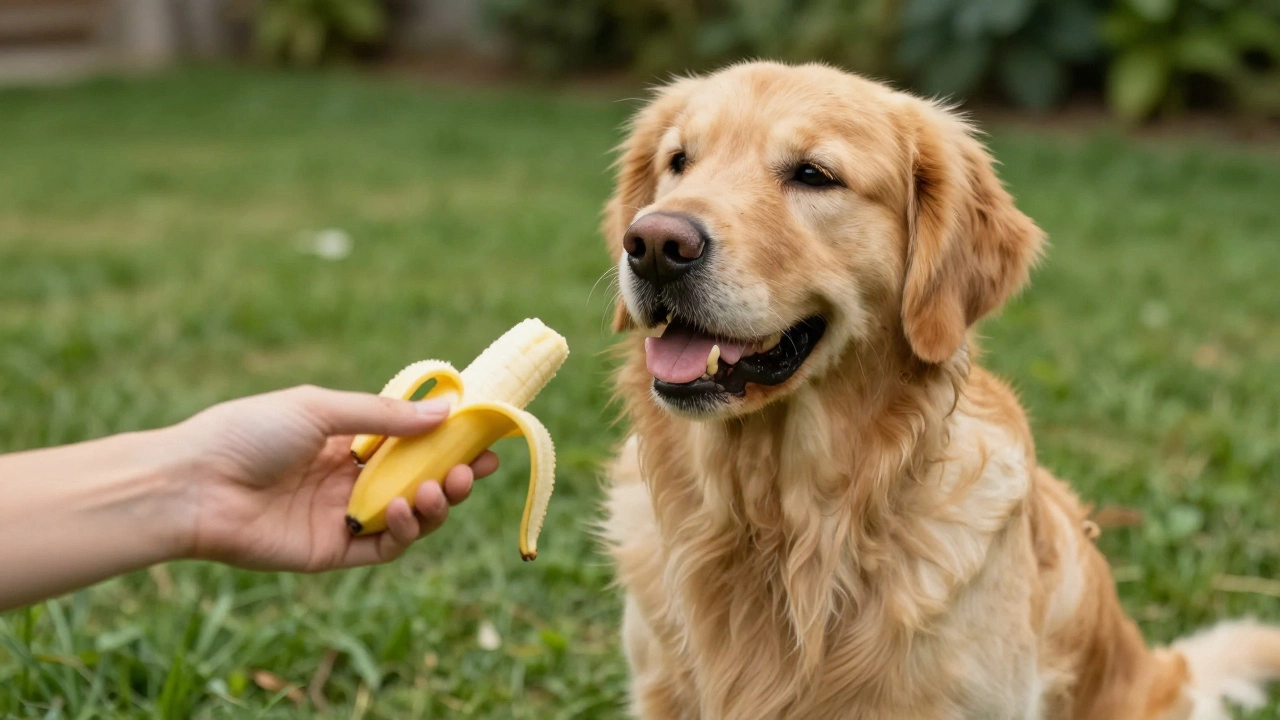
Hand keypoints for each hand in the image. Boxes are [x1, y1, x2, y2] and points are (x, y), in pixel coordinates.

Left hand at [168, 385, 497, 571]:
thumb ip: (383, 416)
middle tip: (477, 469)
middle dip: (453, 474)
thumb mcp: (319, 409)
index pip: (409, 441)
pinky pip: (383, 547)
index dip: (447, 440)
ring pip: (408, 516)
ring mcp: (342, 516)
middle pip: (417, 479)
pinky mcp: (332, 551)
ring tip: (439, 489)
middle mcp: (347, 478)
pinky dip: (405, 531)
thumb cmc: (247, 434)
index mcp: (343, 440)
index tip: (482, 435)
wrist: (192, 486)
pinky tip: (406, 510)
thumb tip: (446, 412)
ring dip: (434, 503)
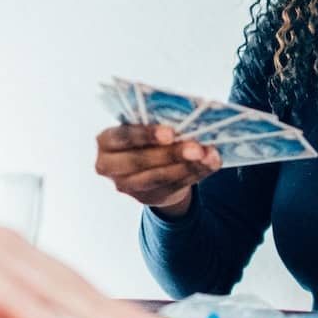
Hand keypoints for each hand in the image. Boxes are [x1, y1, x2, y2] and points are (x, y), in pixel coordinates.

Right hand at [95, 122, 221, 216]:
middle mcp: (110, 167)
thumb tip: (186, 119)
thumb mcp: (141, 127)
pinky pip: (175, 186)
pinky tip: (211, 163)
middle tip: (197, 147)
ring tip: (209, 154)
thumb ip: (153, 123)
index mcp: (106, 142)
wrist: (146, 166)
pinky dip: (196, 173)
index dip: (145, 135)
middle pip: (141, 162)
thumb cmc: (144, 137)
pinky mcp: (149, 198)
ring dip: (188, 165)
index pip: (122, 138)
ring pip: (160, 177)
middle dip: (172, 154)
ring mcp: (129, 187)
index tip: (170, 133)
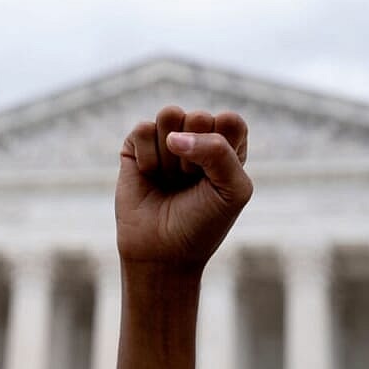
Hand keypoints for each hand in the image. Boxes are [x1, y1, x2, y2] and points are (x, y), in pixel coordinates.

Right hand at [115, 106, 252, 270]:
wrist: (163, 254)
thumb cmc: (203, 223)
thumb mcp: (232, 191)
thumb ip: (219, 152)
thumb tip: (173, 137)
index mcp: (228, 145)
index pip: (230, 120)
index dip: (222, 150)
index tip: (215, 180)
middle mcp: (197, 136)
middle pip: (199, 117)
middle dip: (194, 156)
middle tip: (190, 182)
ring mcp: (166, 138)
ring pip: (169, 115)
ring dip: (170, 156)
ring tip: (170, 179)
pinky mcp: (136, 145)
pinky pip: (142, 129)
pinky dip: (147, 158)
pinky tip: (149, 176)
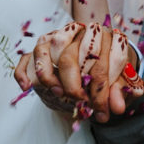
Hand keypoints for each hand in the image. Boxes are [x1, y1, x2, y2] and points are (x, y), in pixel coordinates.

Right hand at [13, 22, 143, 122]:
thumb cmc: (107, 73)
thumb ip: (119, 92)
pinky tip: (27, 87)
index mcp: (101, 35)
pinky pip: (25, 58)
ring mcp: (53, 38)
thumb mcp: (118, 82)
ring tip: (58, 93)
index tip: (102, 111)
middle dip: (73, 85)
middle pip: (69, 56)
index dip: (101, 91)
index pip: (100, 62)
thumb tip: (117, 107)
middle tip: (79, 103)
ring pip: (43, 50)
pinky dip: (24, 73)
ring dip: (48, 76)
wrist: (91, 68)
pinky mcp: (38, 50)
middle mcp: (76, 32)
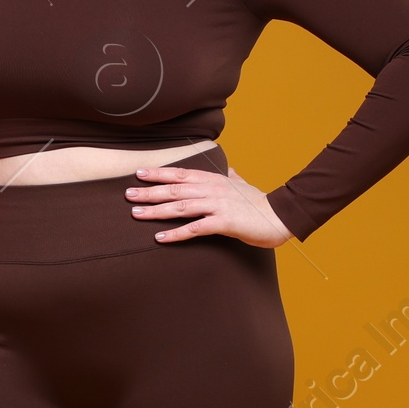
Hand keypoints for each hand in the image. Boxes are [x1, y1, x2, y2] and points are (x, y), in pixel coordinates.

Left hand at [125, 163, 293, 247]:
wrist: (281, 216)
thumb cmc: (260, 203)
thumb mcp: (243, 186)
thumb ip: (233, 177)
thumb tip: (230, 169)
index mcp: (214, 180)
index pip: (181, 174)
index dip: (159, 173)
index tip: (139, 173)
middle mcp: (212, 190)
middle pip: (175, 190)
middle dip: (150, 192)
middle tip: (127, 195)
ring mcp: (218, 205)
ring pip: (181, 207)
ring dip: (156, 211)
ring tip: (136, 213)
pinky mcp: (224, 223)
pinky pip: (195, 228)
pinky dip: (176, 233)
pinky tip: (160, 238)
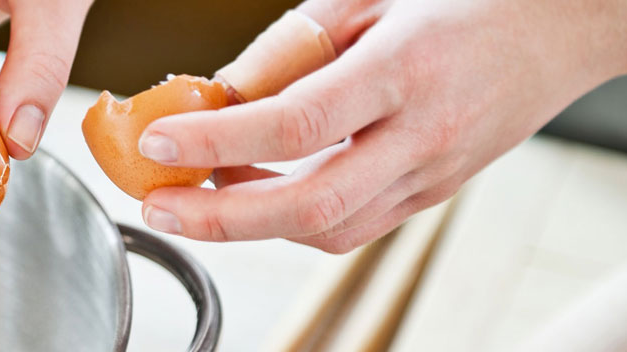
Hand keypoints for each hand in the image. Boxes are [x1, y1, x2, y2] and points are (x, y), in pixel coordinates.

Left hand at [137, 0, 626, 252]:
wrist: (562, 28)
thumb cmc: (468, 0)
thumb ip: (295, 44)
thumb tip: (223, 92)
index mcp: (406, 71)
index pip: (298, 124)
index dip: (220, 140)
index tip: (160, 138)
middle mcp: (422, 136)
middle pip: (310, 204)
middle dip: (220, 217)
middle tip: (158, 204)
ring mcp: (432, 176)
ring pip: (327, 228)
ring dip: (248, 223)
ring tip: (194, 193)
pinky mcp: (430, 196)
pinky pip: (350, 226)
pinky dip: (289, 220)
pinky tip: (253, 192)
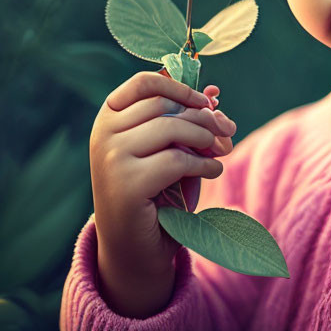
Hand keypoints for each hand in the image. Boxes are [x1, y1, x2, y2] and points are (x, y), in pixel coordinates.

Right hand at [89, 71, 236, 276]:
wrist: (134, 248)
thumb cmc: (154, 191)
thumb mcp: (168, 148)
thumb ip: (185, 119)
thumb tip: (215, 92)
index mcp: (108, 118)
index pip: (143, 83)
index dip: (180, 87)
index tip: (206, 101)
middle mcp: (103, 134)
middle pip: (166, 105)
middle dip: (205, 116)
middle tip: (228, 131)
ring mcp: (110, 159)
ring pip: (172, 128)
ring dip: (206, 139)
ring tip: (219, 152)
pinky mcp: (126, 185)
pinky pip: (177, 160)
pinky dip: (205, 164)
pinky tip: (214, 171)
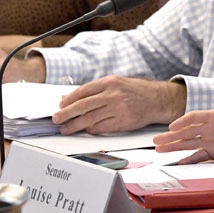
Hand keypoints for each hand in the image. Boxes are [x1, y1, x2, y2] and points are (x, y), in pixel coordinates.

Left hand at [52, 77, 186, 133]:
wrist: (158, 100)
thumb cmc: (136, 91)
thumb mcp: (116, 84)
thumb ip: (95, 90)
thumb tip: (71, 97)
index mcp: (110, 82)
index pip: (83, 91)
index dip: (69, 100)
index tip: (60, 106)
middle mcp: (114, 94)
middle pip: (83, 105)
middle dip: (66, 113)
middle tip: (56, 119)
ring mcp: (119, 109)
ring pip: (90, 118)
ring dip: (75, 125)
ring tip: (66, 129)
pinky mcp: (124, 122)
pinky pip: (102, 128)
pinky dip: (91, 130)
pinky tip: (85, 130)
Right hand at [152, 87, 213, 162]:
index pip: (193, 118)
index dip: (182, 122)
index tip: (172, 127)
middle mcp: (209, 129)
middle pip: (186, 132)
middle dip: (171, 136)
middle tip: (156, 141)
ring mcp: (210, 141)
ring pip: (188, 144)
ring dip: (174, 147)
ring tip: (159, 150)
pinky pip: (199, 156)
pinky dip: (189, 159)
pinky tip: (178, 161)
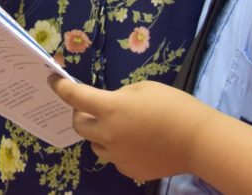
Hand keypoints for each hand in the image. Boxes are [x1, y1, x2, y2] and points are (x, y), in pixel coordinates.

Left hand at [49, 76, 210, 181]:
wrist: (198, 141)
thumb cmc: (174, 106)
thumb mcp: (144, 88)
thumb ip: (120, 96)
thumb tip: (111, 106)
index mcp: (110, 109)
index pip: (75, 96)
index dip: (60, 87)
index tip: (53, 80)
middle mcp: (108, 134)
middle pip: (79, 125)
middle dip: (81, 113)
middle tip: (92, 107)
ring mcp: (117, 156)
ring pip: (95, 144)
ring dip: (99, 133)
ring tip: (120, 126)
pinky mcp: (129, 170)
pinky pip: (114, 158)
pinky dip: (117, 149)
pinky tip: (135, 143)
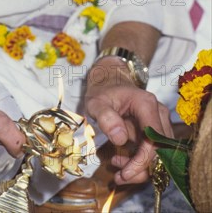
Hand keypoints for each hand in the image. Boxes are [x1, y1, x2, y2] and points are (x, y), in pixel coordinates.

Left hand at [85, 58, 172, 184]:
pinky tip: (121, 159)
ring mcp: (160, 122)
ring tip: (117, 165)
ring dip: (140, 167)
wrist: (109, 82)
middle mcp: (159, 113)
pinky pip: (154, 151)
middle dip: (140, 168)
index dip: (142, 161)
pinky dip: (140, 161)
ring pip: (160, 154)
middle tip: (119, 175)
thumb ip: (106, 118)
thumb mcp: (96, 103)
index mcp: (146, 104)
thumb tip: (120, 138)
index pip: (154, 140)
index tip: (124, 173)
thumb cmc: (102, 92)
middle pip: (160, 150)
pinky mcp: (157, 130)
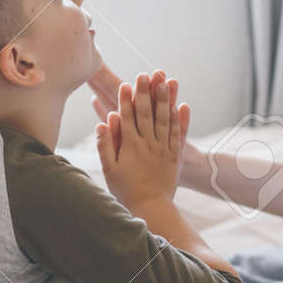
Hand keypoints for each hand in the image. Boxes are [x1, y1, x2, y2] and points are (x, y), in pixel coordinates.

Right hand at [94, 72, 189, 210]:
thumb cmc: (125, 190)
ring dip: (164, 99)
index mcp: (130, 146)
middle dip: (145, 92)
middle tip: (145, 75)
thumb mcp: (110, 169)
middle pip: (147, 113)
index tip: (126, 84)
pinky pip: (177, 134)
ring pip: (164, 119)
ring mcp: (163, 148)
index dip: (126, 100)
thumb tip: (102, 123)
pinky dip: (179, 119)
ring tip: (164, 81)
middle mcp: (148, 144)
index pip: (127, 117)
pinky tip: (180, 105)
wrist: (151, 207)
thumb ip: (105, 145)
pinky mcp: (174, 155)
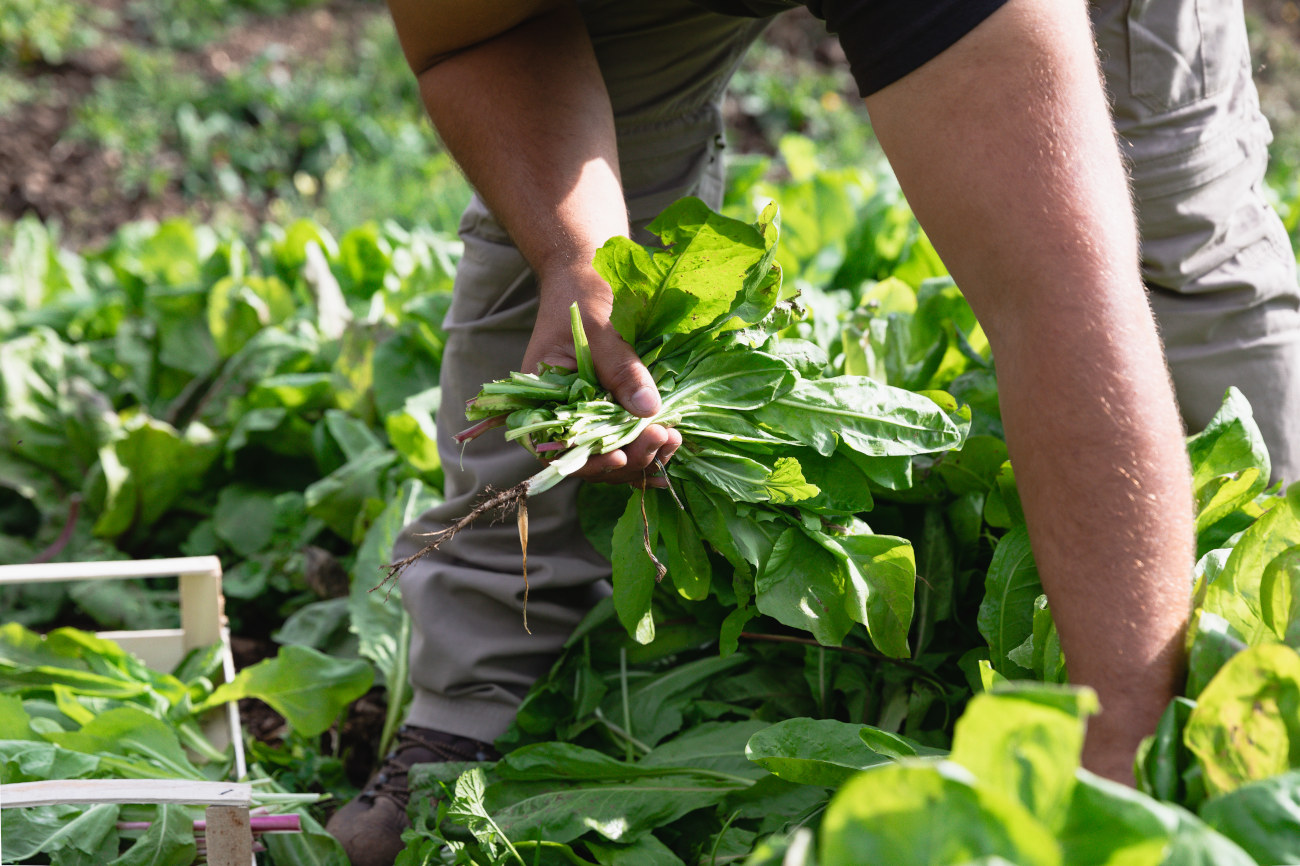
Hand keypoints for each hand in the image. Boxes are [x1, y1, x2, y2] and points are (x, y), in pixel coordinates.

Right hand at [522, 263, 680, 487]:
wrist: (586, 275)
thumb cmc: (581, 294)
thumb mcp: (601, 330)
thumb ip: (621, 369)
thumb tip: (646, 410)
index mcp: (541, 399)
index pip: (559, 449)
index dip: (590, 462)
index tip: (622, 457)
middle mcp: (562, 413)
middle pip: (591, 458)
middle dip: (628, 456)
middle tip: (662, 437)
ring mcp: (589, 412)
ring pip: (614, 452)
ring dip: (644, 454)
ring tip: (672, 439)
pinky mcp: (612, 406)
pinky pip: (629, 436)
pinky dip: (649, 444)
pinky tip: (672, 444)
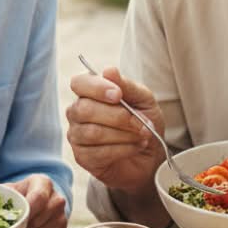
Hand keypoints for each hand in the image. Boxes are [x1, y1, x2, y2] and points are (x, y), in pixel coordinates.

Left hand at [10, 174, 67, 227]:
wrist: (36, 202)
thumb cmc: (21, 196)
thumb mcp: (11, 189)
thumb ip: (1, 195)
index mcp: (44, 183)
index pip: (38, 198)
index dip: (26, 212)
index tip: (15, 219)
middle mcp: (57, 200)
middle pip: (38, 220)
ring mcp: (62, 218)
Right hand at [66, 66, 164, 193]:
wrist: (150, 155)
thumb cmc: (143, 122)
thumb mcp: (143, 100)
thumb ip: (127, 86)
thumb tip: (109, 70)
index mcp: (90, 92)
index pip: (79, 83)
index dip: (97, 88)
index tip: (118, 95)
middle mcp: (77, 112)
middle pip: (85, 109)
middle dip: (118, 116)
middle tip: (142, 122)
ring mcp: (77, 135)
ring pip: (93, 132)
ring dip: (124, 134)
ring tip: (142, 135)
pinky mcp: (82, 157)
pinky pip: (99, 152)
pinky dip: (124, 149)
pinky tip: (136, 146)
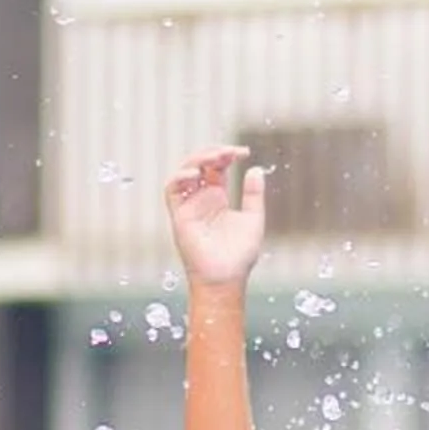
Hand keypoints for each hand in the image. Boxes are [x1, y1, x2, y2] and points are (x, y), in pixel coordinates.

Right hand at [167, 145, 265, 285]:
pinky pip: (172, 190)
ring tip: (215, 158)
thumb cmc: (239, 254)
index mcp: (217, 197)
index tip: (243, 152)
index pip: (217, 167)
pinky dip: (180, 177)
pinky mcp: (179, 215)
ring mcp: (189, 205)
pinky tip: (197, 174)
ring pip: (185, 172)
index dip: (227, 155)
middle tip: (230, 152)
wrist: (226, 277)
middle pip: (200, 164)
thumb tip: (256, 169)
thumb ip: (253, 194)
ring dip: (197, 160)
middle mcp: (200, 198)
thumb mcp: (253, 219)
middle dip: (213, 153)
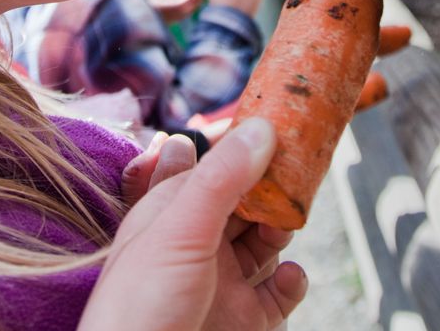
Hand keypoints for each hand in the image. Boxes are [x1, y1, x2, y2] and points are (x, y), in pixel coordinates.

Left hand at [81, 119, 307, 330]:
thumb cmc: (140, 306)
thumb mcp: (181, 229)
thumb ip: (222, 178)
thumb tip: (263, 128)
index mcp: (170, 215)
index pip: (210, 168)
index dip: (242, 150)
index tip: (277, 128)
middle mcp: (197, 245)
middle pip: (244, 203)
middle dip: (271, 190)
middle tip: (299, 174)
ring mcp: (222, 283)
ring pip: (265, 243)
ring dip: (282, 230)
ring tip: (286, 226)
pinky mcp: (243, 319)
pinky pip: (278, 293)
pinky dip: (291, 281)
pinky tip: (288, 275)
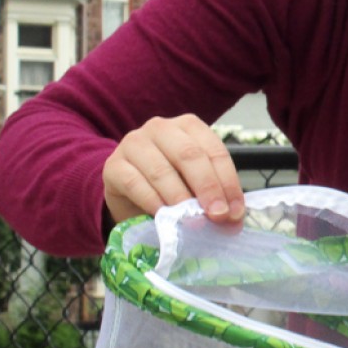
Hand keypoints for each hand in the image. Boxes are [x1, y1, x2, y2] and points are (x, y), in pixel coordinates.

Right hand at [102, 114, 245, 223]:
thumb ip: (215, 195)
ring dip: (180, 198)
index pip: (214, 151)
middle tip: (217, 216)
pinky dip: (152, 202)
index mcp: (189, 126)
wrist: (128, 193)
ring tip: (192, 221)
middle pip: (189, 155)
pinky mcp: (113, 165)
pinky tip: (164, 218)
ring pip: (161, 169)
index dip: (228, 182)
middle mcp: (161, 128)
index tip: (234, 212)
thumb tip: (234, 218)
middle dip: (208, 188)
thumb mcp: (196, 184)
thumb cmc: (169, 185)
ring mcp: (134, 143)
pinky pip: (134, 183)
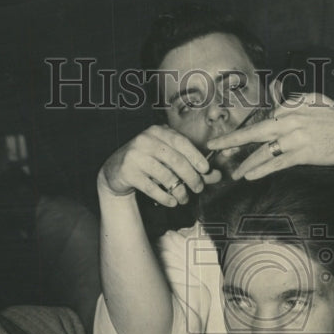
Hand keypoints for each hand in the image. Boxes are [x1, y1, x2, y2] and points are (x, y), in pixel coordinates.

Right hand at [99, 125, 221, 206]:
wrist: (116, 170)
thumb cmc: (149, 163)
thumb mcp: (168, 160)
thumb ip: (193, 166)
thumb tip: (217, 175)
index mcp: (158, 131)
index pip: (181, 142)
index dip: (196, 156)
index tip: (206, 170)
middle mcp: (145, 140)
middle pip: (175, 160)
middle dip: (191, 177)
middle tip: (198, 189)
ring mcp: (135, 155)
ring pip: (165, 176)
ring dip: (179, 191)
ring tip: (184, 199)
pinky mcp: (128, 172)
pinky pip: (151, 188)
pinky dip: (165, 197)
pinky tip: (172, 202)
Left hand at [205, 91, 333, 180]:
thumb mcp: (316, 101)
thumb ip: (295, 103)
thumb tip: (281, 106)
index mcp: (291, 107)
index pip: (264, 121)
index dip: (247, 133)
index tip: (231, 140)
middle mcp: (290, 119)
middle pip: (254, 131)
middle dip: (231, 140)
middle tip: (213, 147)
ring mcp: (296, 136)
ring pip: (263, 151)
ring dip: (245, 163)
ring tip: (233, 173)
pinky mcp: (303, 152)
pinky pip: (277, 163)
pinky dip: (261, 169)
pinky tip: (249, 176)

________________________

• Exercise aim
From the records above, reproduce exactly the lines from the one with "middle tip: (92, 107)" to the one with "pinky tip: (135, 143)", both included, and no others.

• Task answer
middle tip: (92, 107)
ring mcp: (117, 156)
ring pip: (95, 144)
ring dip: (99, 133)
ring tip: (120, 126)
pinky mcp: (129, 170)
pinky pip: (114, 158)
pinky dip: (117, 149)
pinky tip: (135, 143)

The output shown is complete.